>>>>>

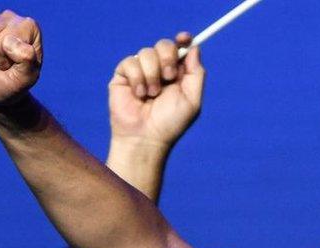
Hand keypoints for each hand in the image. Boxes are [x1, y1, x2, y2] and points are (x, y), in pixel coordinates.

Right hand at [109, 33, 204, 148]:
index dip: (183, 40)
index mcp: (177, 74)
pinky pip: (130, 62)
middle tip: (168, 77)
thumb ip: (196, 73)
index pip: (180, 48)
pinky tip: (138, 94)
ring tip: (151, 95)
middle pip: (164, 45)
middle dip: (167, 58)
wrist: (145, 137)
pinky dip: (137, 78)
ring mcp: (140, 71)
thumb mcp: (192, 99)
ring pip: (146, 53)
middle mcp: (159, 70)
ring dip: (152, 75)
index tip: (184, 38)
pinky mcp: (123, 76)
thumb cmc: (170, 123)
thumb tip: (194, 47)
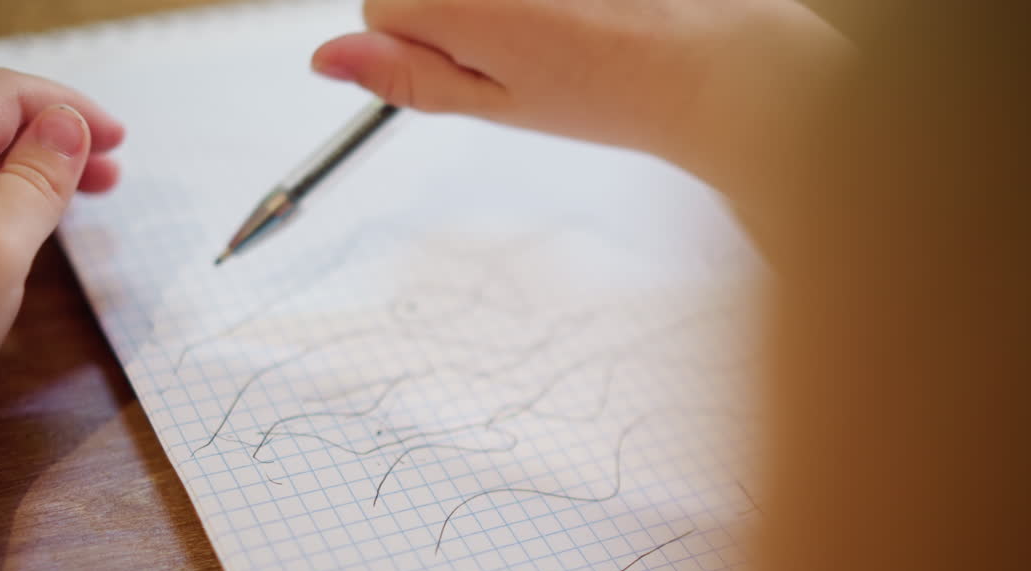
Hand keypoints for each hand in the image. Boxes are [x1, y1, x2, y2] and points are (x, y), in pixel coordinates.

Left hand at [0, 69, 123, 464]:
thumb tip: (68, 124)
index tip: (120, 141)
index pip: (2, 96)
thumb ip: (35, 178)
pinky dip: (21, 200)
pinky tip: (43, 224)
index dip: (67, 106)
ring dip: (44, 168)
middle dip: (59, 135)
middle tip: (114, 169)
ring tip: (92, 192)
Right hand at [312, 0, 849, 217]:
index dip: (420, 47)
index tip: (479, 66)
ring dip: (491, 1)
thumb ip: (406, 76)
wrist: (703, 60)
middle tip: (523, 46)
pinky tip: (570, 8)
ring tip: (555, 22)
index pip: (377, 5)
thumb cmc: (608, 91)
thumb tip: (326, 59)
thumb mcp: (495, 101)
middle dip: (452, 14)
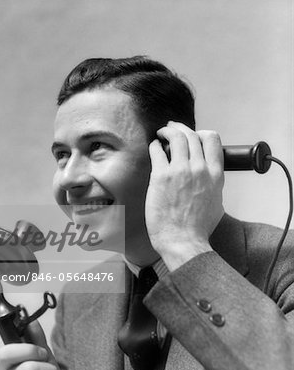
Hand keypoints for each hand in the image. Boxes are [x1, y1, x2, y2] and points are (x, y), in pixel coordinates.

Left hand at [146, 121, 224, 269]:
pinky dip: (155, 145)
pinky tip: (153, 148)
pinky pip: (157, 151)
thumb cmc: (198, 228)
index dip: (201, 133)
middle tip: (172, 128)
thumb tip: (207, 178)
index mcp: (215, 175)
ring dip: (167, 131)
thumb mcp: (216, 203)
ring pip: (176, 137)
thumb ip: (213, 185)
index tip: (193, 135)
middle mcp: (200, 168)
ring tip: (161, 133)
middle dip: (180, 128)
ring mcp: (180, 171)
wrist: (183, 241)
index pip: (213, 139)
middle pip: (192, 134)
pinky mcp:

<<<<<

#### [Work item]
Repeat the records above exactly, from the first line through the line that contains "thumb tip: (194, 47)", and leave out the pictures.

#### [Output for this exercise]
Hand keypoints for each hand in the image. Boxes are [x1, y1, x2, y2] and points are (x, y), in pixel coordinates.

Right hand at [109, 33, 204, 148]:
index dip: (183, 40)
index mcp: (177, 74)
pinky pip: (130, 62)
middle tip: (168, 77)
thumb ip: (196, 73)
index pip: (180, 48)
pinky tip: (138, 94)
ring tip: (151, 95)
middle pip: (164, 45)
middle dip: (167, 58)
wrist: (145, 137)
pinky dip: (137, 78)
ring mcp: (140, 71)
thumb mcp: (192, 99)
ring pip: (146, 53)
middle mcp: (159, 70)
ring dip: (152, 75)
index tip: (184, 38)
pinky mcp: (123, 76)
thumb cmc: (170, 123)
thumb tip: (194, 47)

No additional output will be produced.